RECORDS FOR THIS TASK>
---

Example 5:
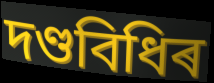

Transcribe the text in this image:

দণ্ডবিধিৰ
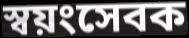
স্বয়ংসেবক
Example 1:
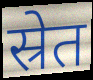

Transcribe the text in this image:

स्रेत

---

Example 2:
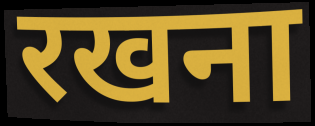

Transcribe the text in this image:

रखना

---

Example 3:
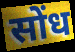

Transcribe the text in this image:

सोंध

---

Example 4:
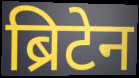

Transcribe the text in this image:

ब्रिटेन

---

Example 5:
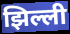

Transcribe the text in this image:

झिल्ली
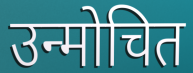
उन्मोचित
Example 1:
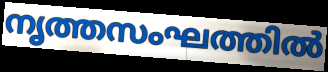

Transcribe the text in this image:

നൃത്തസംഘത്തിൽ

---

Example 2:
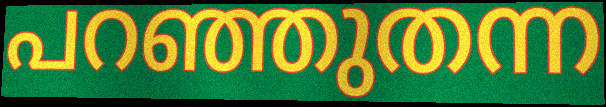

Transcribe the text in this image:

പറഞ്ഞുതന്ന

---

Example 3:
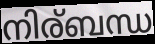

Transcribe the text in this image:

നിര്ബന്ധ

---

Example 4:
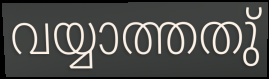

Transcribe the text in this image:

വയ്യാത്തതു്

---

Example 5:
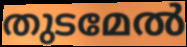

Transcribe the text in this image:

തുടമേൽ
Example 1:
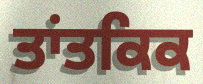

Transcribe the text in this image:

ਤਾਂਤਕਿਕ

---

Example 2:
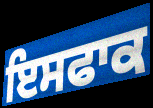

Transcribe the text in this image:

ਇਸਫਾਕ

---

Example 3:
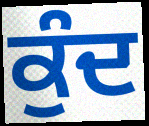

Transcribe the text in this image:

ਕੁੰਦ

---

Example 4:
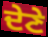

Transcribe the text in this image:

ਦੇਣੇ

WHAT IS REQUIRED>
Your answer must be an exact copy of the listing, minus its pictures.

SOLUTION>
---

Example 5:

Transcribe the text in this image:

দণ্ডবিধিৰ
স্বয়ংসেবক
Example 1:

Transcribe the text in this image:

स्रेत

---

Example 2:

Transcribe the text in this image:

रखना

---

Example 3:

Transcribe the text in this image:

सोंध

---

Example 4:

Transcribe the text in this image:

ब्रिटेन

---

Example 5:

Transcribe the text in this image:

झिल्ली
उन्मोचित
Example 1:

Transcribe the text in this image:

നൃത്തസംഘത്തിൽ

---

Example 2:

Transcribe the text in this image:

പറഞ്ഞുതന്ന

---

Example 3:

Transcribe the text in this image:

നിര്ബന്ധ

---

Example 4:

Transcribe the text in this image:

വയ്യാത്തതു്

---

Example 5:

Transcribe the text in this image:

തുടമേൽ
Example 1:

Transcribe the text in this image:

ਤਾਂਤਕਿਕ

---

Example 2:

Transcribe the text in this image:

ਇਸਫਾਕ

---

Example 3:

Transcribe the text in this image:

ਕੁੰਦ

---

Example 4:

Transcribe the text in this image:

ਦੇਣੇ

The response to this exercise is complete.